● **Page extract**:
'''

Many sources provide evidence of animal use in ancient Egypt. For example, the Egyptians were meticulous in depicting their natural surroundings, including animals, in their art. Reliefs, wall-paintings, and sculptures showed the gods with animals, and many hieroglyphs, taking the form of animals, attest to their veneration.

Animal bones recovered from excavations are another rich source of information. For the most part, these are leftovers from food-processing activities that included butchering, preparing, and consuming food. As such they provide a window on Egyptian cuisine and dietary preferences as well as the use of animals to produce wool, hides, and bone tools and to provide traction for pulling vehicles and plows.

Archaeologists increasingly study animal remains in order to understand food procurement in ancient Egypt. Provisioning is a fundamental concern in any society, and food is both imbued with social meanings and regulated by status, taboos, and/or rituals. The refuse deposits uncovered in Senwosret III’s mortuary temple at South Abydos and the town of Wah-Sut provide a rare opportunity to study most of the phases of Middle Kingdom food processing.

Cattle Above All

Animal use at South Abydos included the intense breeding, processing, and consuming of cattle, resonating well with North African traditions of cattle husbandry. Ancient texts, including New Kingdom price lists, tell us that cattle were the most valued providers of meat. Cuts of beef were appear on offering lists and on offering tables, further indicating Egyptian preferences. A seal impression found in the mortuary temple at South Abydos names the “Overseer of Cattle Stalls, Ameny,” illustrating the importance of cattle breeding.

'''

● **Written task**:
Do the following statements agree with the passage on animal use in ancient Egypt? For each of (a), (b), and (c), answer yes or no and quote the words from the passage that decide it.
(a) Most animal bones recovered from excavations are leftovers from food-processing activities.
(b) The refuse deposits were uncovered in Senwosret III's mortuary temple at North Abydos.
(c) Ancient texts indicate that cattle were the most valued providers of meat.

Dataset items:

'''

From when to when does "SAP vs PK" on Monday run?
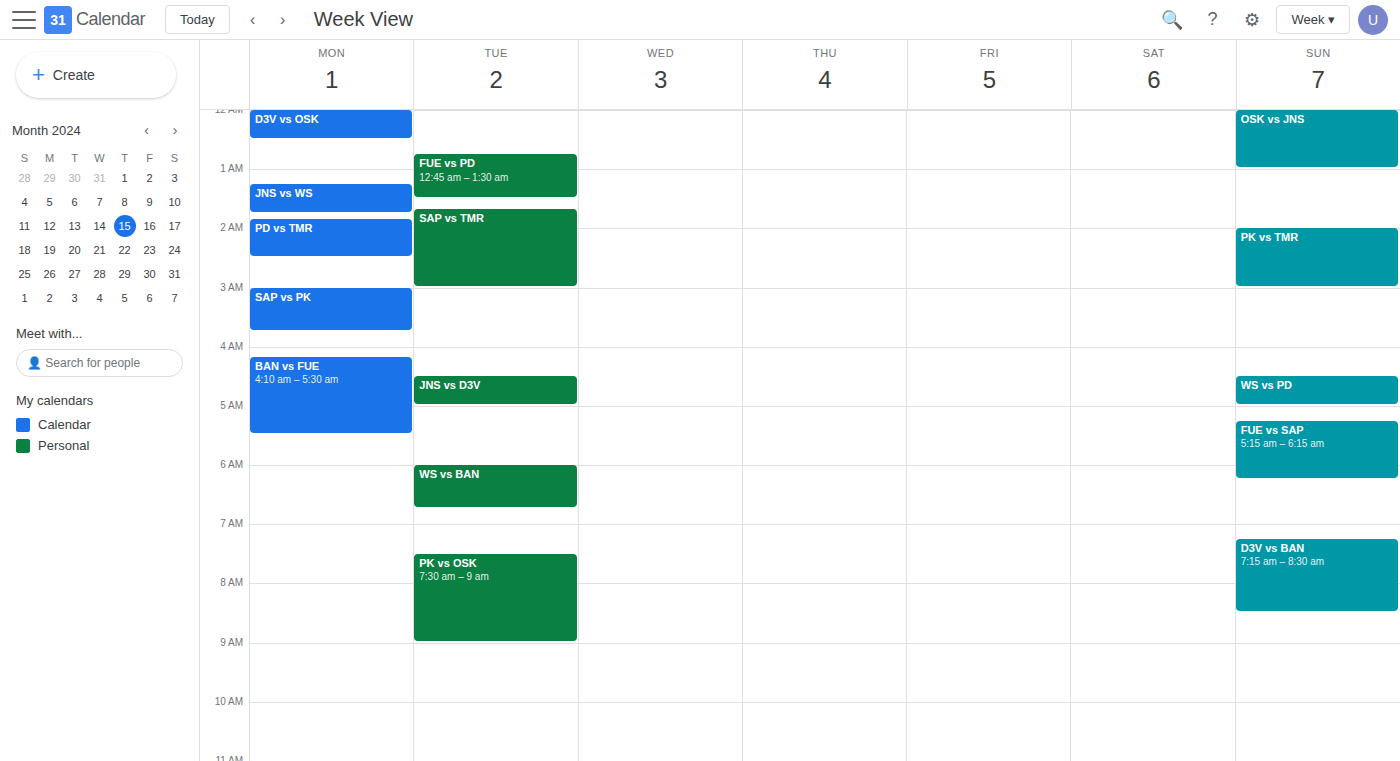
3:00 AM to 3:45 AM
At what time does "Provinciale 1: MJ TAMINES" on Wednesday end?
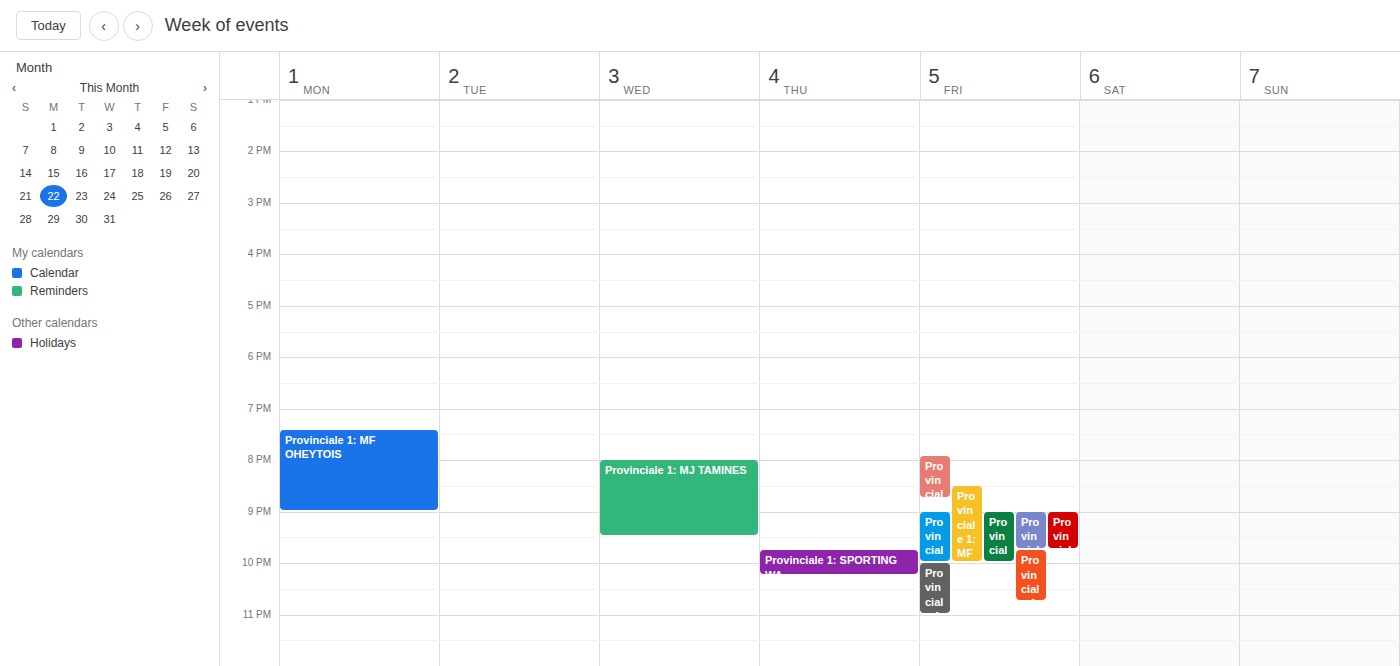
9:30 PM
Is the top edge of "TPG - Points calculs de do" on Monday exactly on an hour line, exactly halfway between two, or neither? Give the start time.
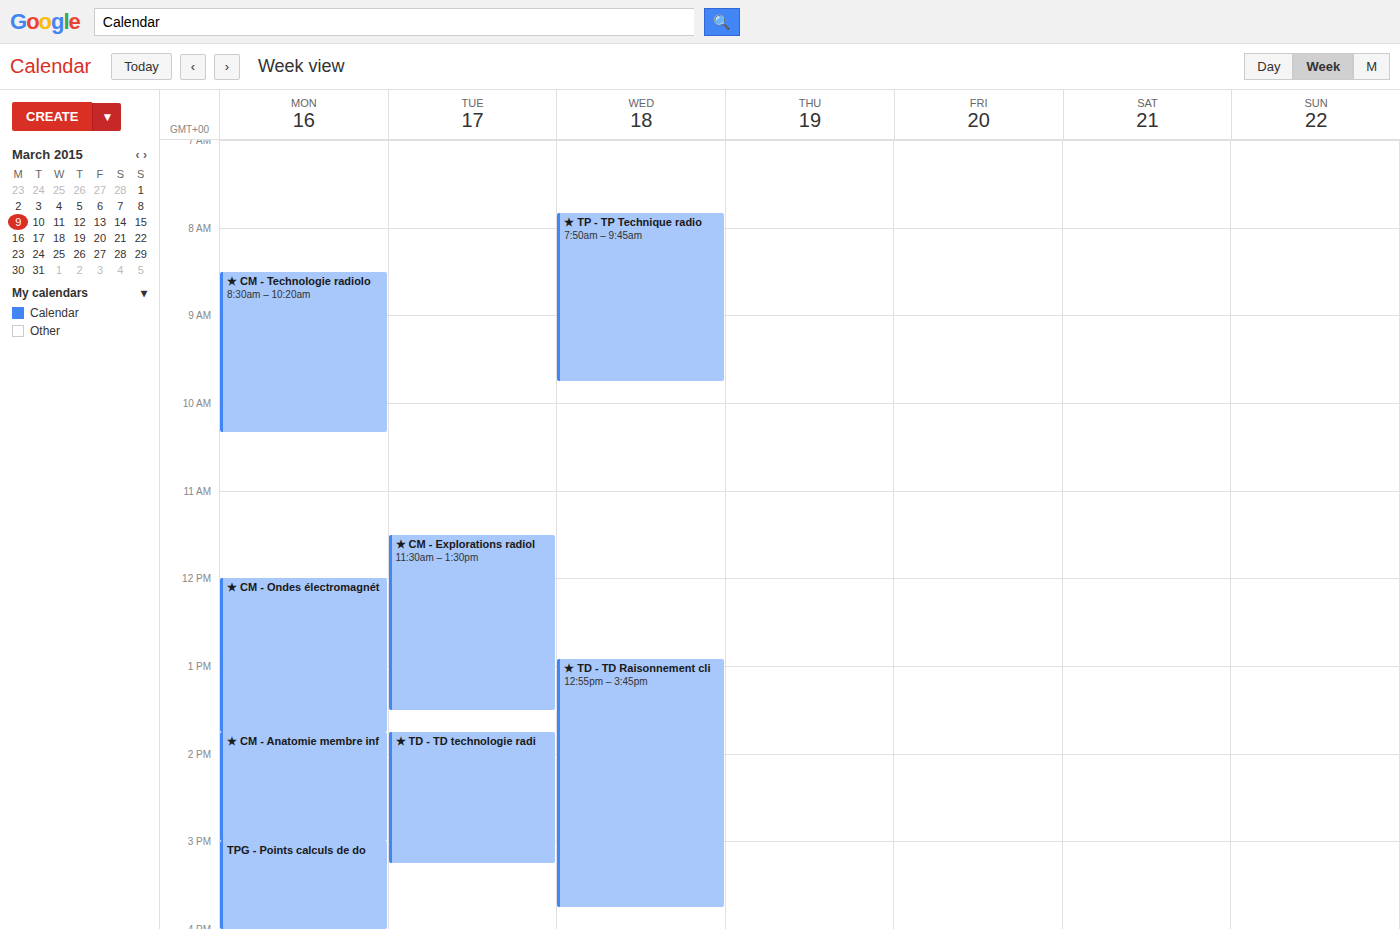
15:00 -- exactly on the 15:00 line.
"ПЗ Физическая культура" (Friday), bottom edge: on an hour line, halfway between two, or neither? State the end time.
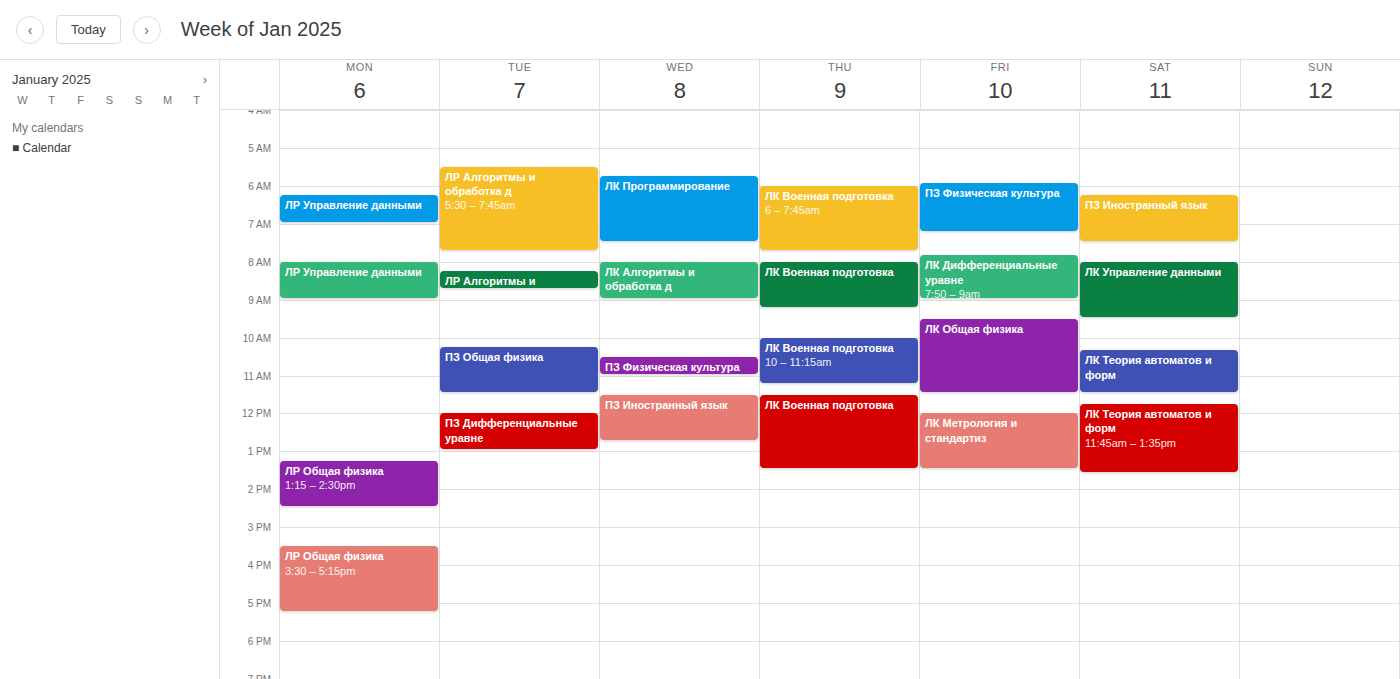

'''

● **Full answer**:
(a) Yes: "For the most part, these are leftovers from food-processing activities"
(b) No: "Senwosret III’s mortuary temple at South Abydos"
(c) Yes: "cattle were the most valued providers of meat"